**REQUIRED WORK**
Rewrite the entries from the start through the line containing "Autocollants Ultra-Fins", changing every "check_box" to "checkbox" and leaving everything else the same.

BEGIN

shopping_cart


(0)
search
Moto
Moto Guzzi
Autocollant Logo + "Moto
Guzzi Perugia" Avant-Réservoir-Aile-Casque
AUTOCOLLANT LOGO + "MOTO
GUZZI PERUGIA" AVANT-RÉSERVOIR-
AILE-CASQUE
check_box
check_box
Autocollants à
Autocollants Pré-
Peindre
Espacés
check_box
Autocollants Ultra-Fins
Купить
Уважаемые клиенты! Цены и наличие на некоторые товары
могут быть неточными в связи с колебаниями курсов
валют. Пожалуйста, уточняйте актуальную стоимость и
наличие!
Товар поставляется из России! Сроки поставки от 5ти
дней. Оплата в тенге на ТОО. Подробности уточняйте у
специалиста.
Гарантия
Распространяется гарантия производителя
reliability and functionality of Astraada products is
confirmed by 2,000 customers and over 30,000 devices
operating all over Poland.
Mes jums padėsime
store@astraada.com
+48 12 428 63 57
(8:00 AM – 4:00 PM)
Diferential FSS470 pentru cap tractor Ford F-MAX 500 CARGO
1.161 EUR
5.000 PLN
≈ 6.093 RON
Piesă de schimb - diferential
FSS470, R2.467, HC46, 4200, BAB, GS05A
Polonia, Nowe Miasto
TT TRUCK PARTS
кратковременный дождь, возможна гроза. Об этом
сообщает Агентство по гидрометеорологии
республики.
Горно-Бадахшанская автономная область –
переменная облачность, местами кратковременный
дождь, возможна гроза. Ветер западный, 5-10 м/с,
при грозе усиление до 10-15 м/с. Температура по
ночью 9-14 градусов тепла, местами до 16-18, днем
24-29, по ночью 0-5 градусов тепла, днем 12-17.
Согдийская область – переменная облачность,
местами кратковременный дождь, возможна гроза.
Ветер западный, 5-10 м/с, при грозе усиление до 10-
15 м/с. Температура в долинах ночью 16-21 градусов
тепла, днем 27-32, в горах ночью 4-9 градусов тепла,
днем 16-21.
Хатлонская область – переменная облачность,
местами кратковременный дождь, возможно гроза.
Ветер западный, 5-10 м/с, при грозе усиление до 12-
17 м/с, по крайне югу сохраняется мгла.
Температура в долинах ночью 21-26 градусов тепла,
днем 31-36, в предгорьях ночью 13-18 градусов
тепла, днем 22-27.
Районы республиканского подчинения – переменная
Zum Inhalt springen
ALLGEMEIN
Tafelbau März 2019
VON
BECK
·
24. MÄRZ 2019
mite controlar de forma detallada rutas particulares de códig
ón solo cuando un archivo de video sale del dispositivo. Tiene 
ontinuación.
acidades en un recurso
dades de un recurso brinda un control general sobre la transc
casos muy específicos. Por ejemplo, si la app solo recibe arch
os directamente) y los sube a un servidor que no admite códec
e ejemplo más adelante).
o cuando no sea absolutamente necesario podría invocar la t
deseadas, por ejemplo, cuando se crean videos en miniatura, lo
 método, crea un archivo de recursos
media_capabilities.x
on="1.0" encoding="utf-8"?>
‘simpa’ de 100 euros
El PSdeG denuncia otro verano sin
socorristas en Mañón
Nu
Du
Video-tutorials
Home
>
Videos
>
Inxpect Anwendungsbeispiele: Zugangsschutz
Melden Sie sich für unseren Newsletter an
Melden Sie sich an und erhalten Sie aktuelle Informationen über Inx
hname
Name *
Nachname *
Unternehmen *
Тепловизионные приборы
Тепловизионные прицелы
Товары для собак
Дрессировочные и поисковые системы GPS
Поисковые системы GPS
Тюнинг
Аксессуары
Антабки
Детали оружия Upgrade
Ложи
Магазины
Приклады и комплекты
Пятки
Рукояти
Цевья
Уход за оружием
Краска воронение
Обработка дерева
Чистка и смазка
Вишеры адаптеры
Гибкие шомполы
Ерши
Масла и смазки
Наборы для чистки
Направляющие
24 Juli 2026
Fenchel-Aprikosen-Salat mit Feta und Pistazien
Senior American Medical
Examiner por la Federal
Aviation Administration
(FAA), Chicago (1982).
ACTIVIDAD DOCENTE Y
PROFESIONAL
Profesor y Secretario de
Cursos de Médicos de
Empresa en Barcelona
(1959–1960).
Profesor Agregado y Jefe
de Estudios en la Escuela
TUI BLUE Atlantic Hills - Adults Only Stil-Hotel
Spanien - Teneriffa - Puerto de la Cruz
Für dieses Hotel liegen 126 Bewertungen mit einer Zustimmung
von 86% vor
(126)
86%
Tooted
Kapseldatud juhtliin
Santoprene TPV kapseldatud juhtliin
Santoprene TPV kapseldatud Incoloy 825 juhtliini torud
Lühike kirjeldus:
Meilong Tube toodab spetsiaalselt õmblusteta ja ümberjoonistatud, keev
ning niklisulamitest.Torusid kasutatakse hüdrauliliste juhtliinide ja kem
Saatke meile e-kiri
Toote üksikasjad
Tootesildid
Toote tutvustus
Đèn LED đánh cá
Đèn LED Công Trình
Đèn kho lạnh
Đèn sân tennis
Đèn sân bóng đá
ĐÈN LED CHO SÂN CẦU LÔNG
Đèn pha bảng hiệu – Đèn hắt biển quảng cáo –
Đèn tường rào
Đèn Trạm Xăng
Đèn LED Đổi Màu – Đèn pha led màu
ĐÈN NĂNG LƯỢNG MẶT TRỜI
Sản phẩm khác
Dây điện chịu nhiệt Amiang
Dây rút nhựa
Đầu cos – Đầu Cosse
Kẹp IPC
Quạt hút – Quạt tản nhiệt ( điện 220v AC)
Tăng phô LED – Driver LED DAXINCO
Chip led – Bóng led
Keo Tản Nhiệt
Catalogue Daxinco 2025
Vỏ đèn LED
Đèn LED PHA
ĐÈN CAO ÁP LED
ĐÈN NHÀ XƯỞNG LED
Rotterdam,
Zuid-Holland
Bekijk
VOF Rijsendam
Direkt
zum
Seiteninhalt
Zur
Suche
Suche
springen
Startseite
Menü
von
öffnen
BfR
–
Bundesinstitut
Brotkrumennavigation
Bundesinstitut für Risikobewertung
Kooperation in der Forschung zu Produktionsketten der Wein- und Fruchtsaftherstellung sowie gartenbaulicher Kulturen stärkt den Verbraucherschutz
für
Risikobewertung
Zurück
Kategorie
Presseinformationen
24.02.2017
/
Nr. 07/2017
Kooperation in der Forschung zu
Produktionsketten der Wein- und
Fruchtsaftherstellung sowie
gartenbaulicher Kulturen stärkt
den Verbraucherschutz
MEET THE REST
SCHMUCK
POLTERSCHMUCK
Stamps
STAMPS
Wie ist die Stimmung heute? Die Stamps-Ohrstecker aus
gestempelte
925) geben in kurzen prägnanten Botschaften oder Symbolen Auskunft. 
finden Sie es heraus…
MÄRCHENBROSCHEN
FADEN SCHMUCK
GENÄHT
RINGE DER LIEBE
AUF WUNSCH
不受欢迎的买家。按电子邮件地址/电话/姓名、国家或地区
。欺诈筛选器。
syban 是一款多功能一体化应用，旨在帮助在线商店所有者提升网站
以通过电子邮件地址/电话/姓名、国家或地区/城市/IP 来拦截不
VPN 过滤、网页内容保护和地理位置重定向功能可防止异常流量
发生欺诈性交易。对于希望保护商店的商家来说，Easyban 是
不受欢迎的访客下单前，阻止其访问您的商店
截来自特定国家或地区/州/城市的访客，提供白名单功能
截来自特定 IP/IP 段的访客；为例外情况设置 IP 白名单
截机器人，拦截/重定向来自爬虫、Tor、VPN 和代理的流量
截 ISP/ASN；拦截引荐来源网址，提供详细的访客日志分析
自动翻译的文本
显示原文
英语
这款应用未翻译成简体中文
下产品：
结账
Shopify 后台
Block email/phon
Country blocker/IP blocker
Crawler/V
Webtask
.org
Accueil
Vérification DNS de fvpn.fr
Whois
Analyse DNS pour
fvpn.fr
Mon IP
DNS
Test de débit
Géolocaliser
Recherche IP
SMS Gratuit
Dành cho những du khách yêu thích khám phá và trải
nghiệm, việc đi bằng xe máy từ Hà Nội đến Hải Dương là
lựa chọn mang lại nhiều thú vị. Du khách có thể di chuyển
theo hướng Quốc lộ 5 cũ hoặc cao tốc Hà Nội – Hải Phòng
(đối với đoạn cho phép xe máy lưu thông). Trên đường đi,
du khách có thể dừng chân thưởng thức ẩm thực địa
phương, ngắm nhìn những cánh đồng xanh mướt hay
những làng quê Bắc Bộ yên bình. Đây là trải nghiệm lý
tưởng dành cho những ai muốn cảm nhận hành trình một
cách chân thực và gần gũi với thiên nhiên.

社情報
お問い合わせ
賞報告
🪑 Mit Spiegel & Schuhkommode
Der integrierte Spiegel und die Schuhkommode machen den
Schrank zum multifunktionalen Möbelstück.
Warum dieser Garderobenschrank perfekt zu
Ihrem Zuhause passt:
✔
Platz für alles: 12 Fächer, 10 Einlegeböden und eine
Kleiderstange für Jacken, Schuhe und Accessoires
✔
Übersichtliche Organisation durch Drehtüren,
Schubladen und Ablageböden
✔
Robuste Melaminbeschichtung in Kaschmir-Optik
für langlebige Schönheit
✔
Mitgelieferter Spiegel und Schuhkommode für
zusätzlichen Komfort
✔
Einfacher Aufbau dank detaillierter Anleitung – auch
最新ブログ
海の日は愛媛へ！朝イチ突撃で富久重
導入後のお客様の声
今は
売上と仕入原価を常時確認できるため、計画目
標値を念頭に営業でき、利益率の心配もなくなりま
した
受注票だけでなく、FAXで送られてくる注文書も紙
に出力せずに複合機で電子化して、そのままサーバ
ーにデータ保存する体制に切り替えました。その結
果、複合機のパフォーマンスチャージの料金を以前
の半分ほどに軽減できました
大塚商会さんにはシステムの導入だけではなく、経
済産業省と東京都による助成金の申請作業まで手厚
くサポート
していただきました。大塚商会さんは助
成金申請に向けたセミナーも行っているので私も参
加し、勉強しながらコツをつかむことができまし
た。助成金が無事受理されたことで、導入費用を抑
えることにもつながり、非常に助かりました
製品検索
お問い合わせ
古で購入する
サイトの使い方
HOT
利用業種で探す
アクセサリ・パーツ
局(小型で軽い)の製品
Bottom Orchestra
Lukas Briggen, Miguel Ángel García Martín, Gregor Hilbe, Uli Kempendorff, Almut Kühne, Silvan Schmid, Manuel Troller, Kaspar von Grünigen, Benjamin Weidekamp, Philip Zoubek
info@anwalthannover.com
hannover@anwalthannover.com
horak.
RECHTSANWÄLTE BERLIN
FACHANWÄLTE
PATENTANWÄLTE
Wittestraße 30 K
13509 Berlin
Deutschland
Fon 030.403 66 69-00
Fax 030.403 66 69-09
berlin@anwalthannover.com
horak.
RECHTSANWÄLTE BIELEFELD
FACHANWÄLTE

END

**YOUR RESPONSE**
shopping_cart


(0)
search
Moto
Moto Guzzi
Autocollant Logo + "Moto
Guzzi Perugia" Avant-Réservoir-Aile-Casque
AUTOCOLLANT LOGO + "MOTO
GUZZI PERUGIA" AVANT-RÉSERVOIR-
AILE-CASQUE
checkbox
checkbox
Autocollants à
Autocollants Pré-
Peindre
Espacés
checkbox
Autocollants Ultra-Fins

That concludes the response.